Information supplied –
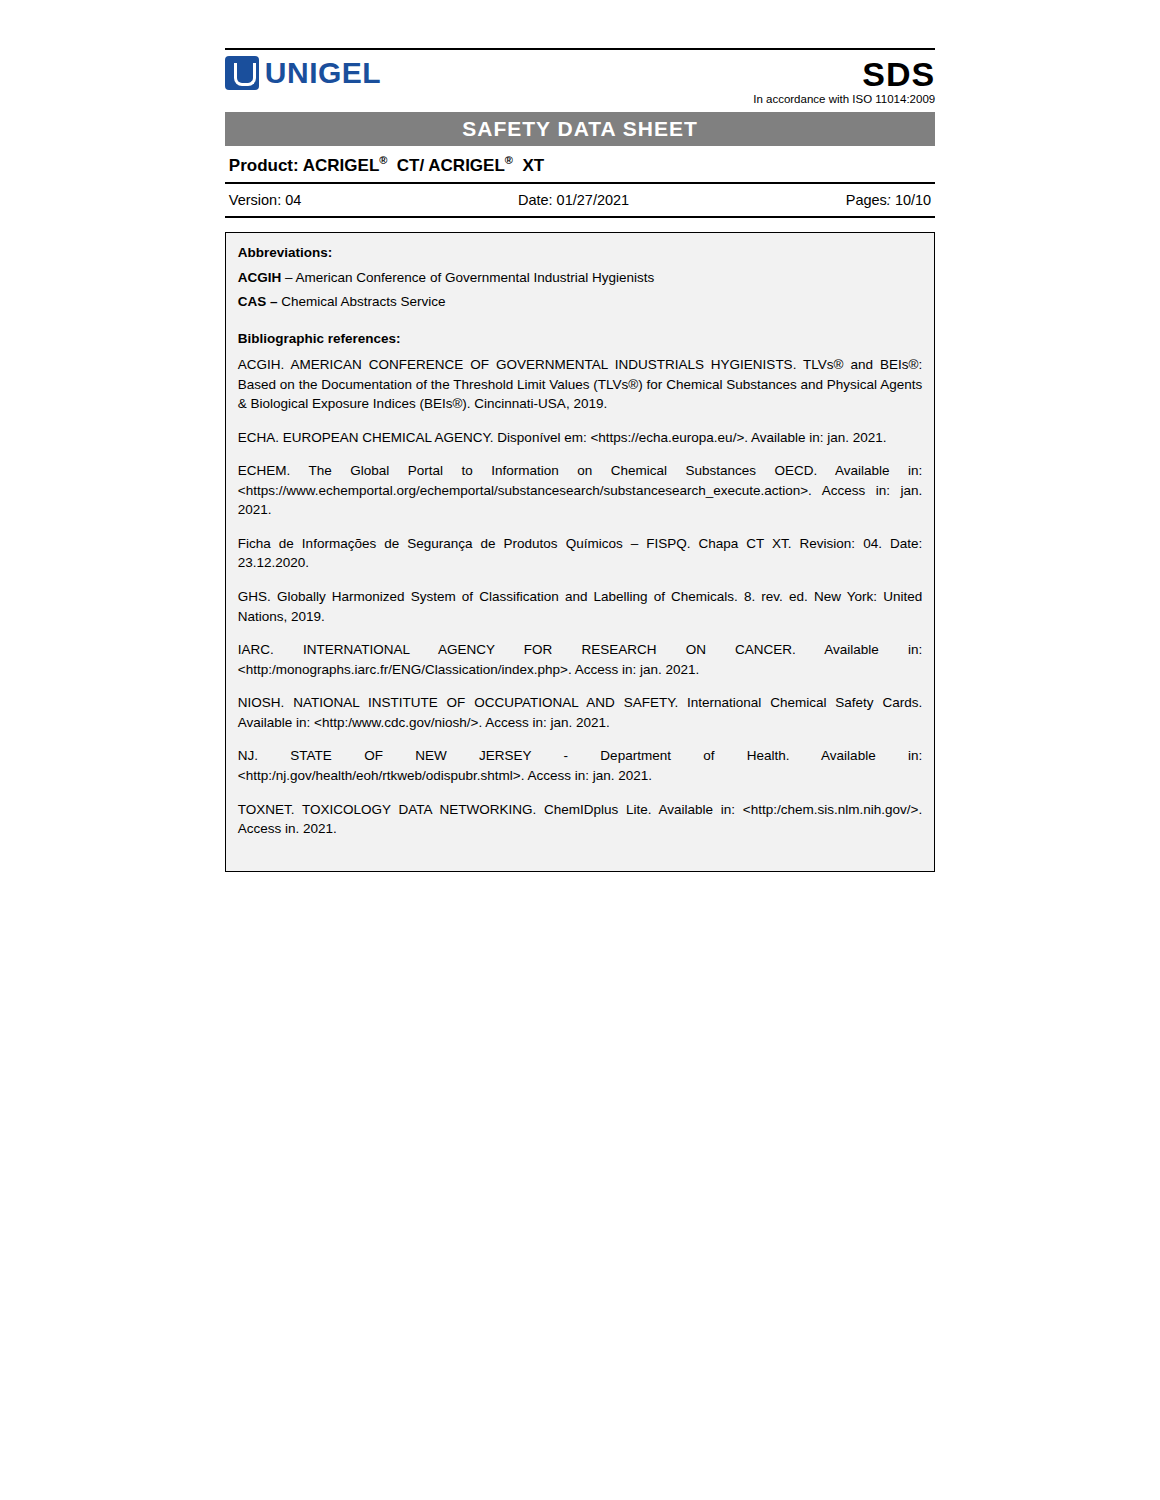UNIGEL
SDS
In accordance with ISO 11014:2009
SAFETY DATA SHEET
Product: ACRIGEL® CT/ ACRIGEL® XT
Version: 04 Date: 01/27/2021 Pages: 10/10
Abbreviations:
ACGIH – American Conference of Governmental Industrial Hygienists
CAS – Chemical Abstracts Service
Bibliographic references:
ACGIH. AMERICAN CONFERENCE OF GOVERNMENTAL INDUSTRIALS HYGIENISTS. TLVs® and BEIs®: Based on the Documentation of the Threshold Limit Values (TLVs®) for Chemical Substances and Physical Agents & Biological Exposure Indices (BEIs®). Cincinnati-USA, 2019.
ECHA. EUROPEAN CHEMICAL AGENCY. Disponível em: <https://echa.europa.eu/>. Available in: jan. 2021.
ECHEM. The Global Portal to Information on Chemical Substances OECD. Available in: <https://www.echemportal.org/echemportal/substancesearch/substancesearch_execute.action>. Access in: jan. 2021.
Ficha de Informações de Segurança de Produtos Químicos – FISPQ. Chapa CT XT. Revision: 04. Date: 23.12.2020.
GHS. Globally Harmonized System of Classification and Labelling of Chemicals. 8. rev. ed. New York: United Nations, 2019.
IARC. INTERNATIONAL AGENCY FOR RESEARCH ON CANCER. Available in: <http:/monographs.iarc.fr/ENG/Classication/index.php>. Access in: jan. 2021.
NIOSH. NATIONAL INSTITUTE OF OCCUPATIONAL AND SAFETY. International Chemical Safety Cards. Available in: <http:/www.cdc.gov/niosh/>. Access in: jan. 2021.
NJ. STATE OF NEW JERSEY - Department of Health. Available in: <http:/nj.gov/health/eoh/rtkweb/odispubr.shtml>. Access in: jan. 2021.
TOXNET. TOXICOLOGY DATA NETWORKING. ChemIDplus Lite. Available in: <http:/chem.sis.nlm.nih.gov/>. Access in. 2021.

* * *

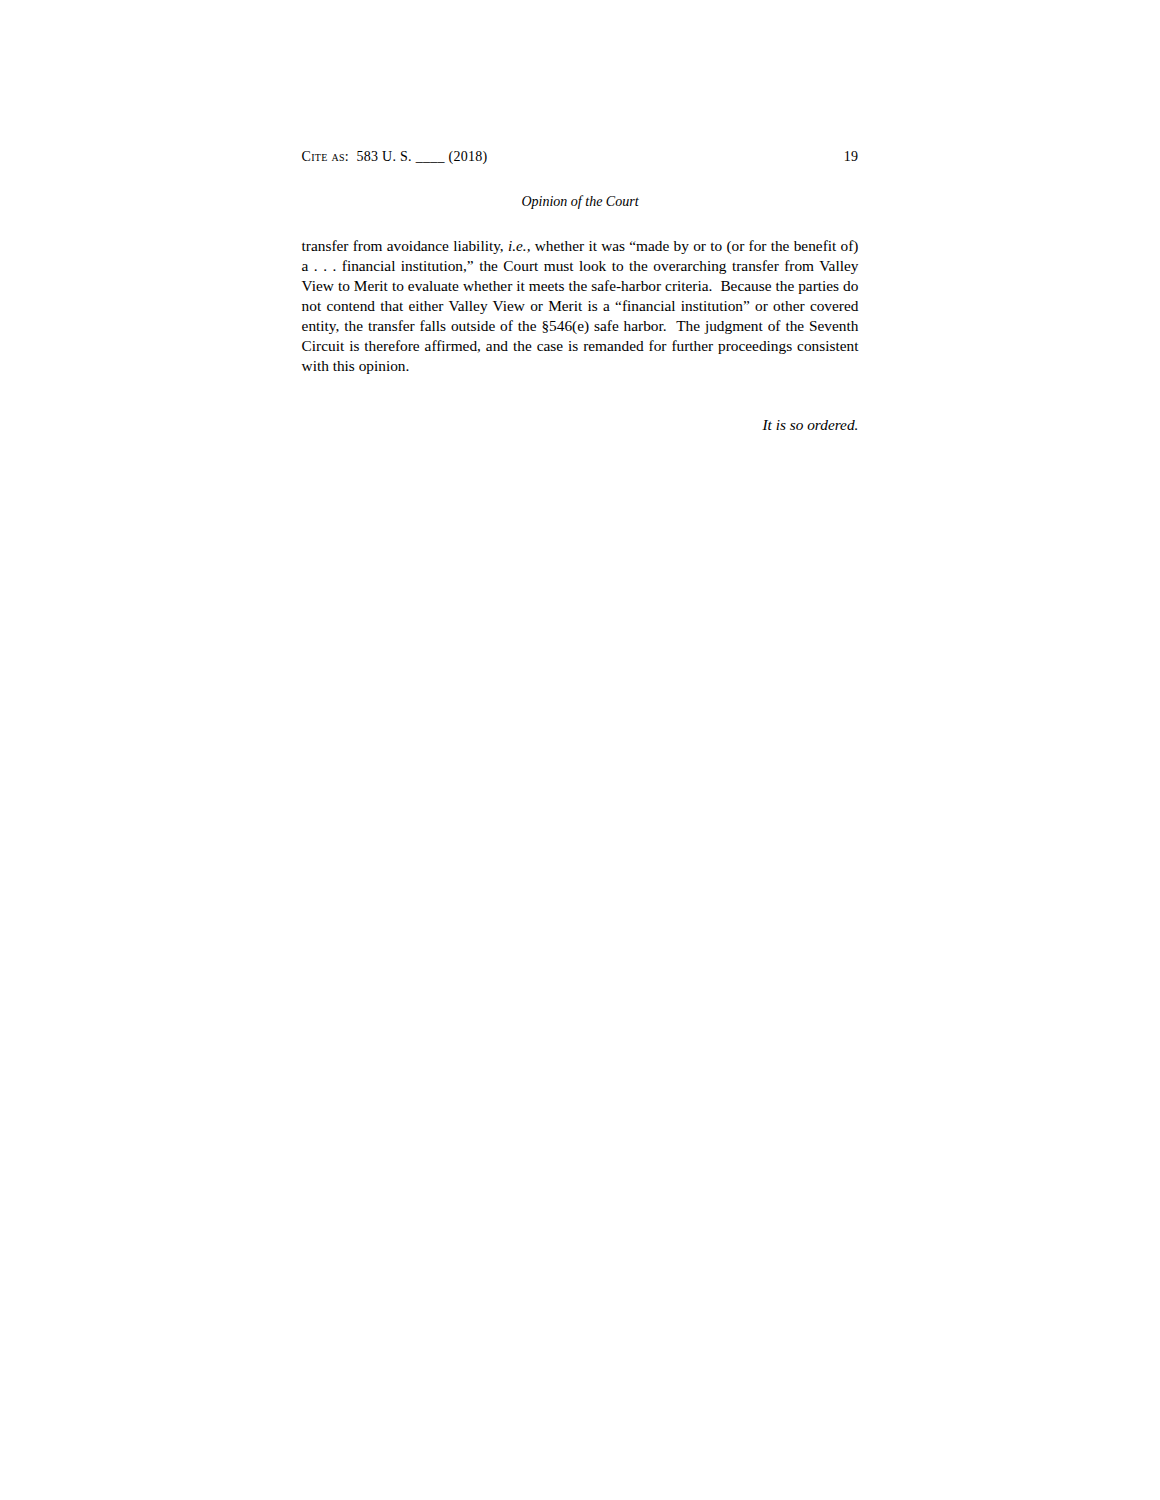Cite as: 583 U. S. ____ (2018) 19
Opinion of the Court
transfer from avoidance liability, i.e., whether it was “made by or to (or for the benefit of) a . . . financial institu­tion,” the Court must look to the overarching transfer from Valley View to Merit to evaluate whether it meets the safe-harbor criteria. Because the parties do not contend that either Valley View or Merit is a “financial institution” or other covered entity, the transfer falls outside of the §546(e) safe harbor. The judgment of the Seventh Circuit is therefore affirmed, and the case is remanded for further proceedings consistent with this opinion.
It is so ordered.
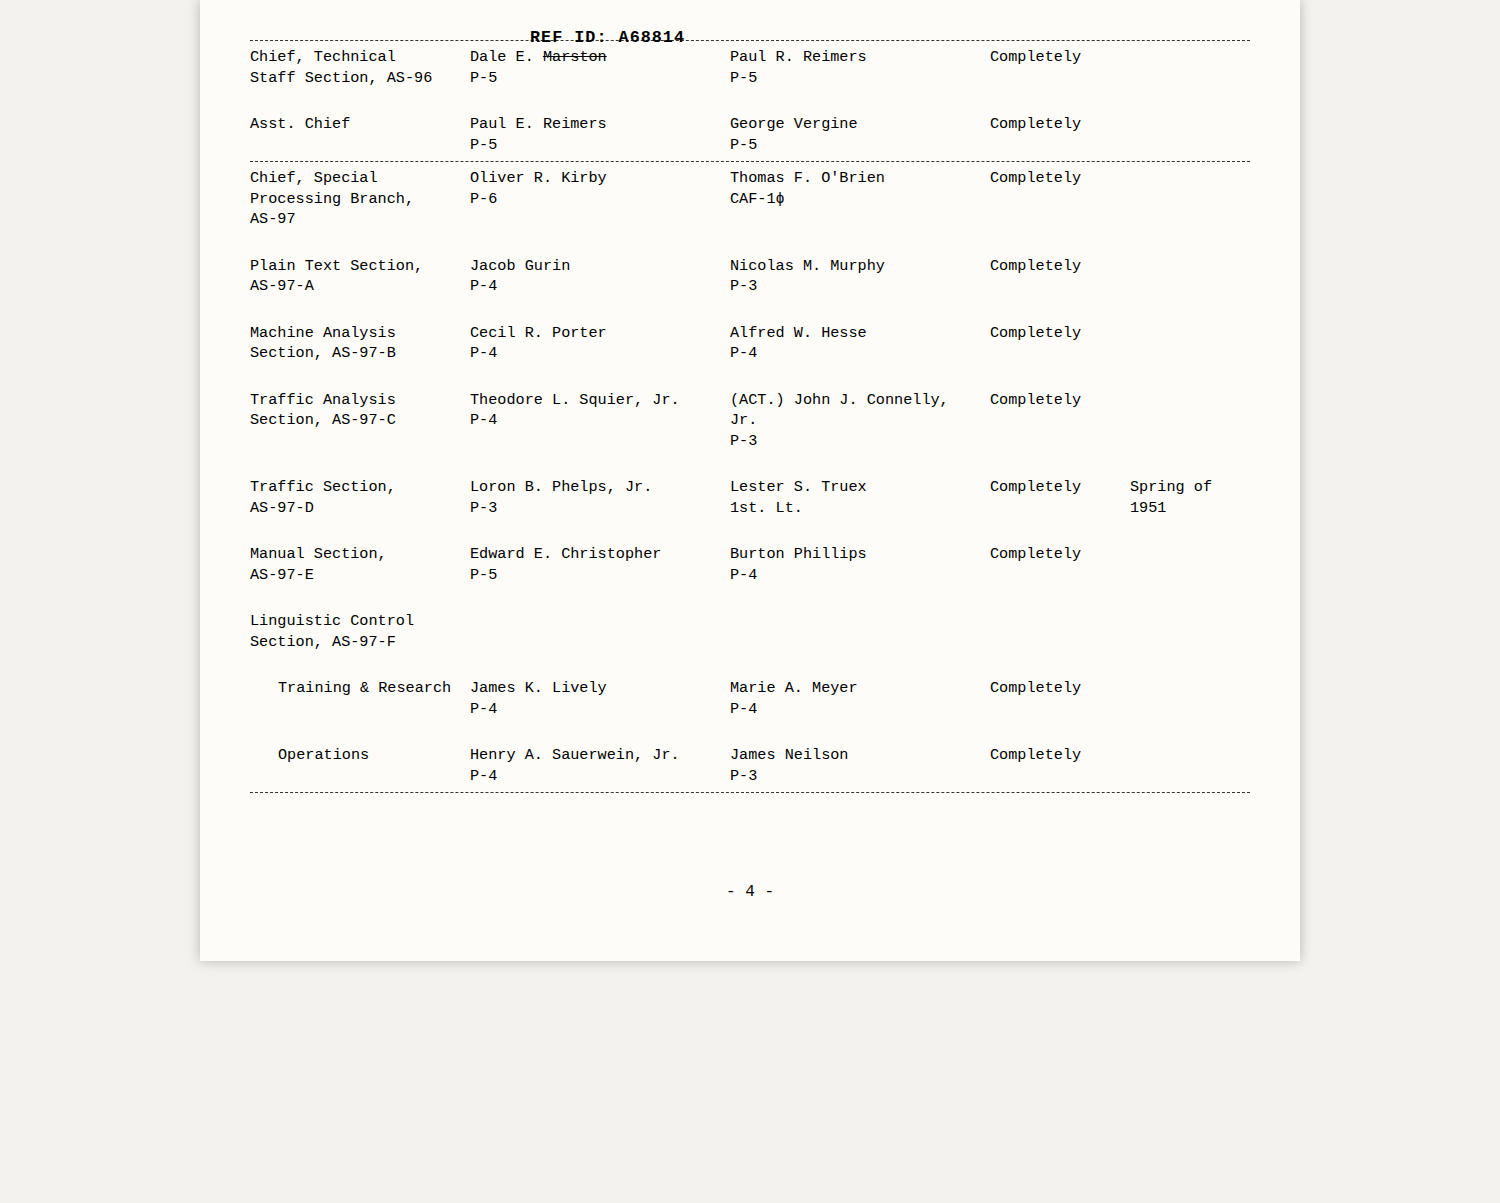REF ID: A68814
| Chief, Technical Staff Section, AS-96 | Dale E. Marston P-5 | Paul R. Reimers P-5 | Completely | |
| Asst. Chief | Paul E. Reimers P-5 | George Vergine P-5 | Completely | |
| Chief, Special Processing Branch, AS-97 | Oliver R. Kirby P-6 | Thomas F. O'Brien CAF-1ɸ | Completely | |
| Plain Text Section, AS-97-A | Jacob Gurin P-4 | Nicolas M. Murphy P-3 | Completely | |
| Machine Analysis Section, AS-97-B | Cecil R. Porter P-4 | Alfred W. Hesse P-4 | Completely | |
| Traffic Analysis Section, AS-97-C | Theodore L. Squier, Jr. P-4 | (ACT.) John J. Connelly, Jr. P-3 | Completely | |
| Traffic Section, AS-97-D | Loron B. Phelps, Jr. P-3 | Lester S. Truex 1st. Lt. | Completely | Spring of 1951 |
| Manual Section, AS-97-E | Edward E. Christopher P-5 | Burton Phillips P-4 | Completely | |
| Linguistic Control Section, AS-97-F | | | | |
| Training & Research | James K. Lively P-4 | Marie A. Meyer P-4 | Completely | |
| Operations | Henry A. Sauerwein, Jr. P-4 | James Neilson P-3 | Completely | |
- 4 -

==

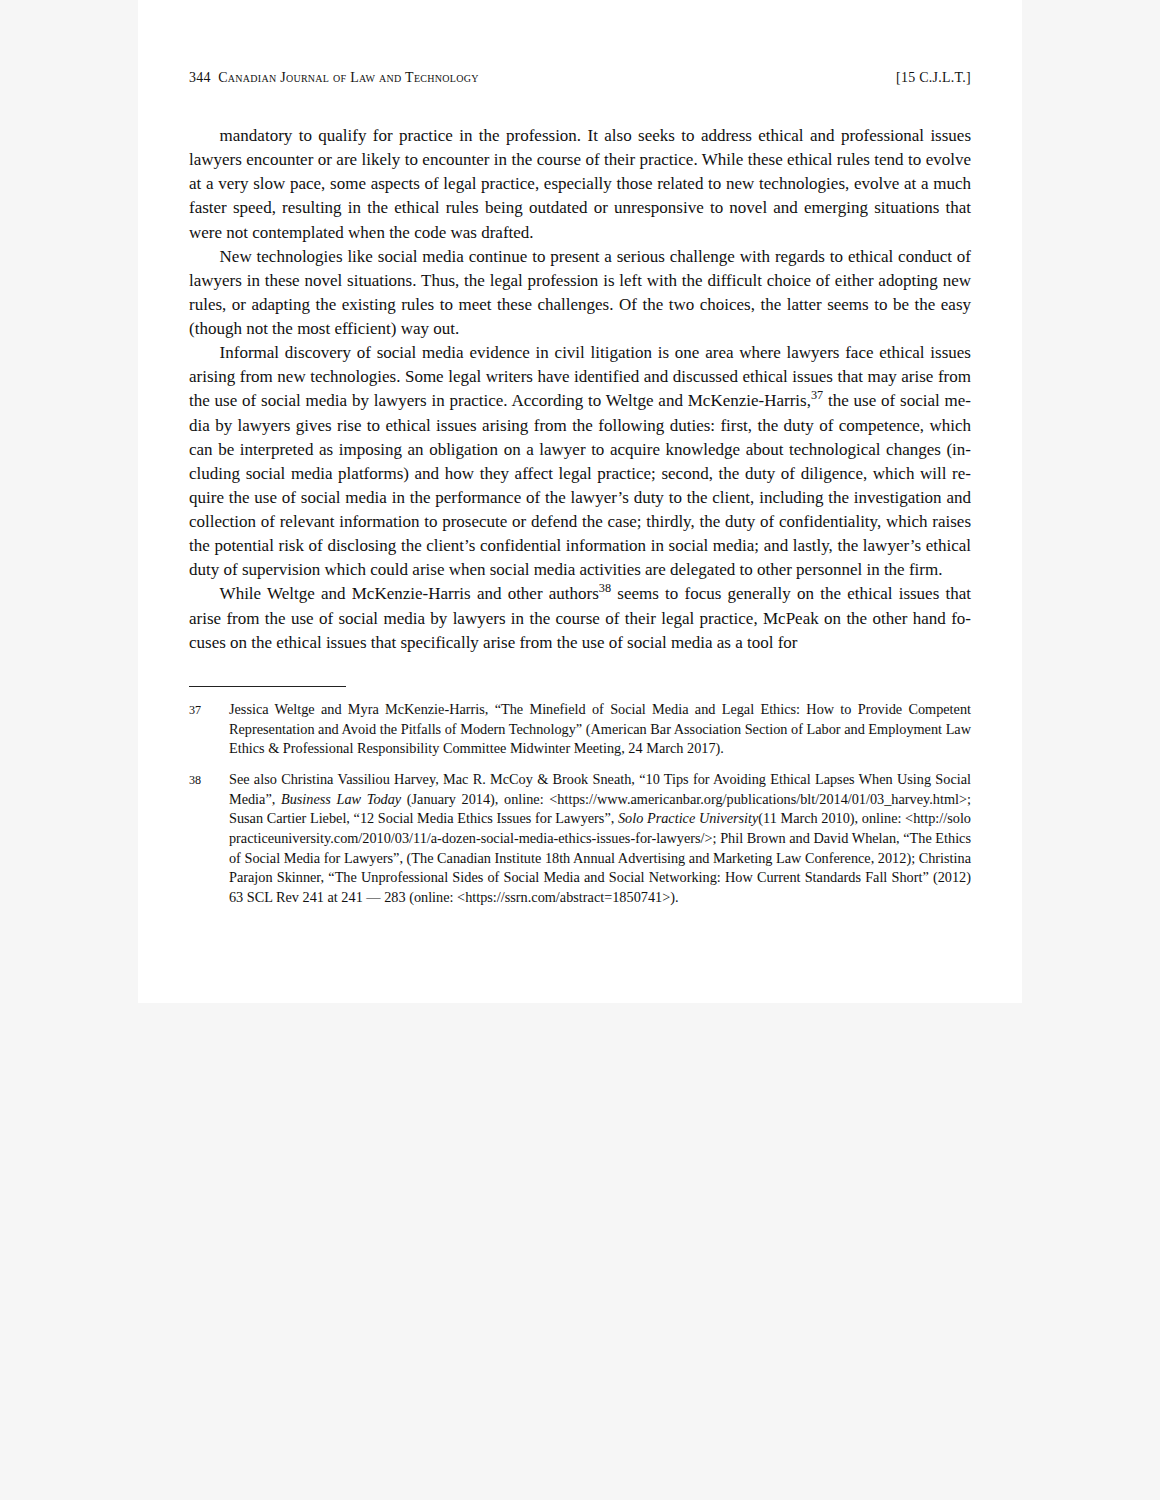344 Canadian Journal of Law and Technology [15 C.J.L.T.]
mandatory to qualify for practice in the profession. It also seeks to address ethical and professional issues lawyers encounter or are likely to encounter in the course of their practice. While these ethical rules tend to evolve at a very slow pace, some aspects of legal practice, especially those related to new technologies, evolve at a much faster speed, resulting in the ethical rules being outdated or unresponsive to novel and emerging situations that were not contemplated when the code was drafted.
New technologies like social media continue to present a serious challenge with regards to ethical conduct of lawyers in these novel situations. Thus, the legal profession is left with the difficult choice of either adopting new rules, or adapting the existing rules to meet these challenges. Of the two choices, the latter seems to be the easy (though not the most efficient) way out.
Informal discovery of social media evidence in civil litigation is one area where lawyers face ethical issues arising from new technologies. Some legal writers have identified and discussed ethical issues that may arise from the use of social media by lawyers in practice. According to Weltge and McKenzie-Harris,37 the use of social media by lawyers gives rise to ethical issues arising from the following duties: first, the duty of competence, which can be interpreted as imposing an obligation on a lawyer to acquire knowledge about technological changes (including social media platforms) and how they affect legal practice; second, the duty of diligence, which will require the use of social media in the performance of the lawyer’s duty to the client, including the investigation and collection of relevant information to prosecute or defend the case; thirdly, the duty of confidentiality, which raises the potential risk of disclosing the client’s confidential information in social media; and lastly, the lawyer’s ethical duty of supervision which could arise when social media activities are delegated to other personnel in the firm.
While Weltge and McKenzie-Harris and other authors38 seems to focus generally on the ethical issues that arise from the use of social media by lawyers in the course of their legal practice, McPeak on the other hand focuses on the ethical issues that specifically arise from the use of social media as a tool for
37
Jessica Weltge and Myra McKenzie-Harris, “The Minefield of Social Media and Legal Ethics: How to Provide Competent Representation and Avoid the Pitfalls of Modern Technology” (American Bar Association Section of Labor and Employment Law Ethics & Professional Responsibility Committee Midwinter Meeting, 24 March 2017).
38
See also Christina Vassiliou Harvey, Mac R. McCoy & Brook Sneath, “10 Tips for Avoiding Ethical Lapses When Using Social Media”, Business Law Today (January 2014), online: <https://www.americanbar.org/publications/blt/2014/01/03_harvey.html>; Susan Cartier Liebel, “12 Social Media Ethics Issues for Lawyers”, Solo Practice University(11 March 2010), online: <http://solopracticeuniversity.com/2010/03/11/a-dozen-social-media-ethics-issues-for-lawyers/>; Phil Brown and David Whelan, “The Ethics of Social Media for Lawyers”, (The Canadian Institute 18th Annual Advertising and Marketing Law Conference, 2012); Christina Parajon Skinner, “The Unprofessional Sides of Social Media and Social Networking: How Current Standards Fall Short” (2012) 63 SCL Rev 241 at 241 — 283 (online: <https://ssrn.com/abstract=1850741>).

Activity – Please copy every line of the records above in which "Available" appears.

Written reply –
ECHA. EUROPEAN CHEMICAL AGENCY. Disponível em: <https://echa.europa.eu/>. Available in: jan. 2021.
ECHEM. The Global Portal to Information on Chemical Substances OECD. Available in: <https://www.echemportal.org/echemportal/substancesearch/substancesearch_execute.action>. Access in: jan. 2021.
IARC. INTERNATIONAL AGENCY FOR RESEARCH ON CANCER. Available in: <http:/monographs.iarc.fr/ENG/Classication/index.php>. Access in: jan. 2021.
NIOSH. NATIONAL INSTITUTE OF OCCUPATIONAL AND SAFETY. International Chemical Safety Cards. Available in: <http:/www.cdc.gov/niosh/>. Access in: jan. 2021.
NJ. STATE OF NEW JERSEY - Department of Health. Available in: <http:/nj.gov/health/eoh/rtkweb/odispubr.shtml>. Access in: jan. 2021.
TOXNET. TOXICOLOGY DATA NETWORKING. ChemIDplus Lite. Available in: <http:/chem.sis.nlm.nih.gov/>. Access in. 2021.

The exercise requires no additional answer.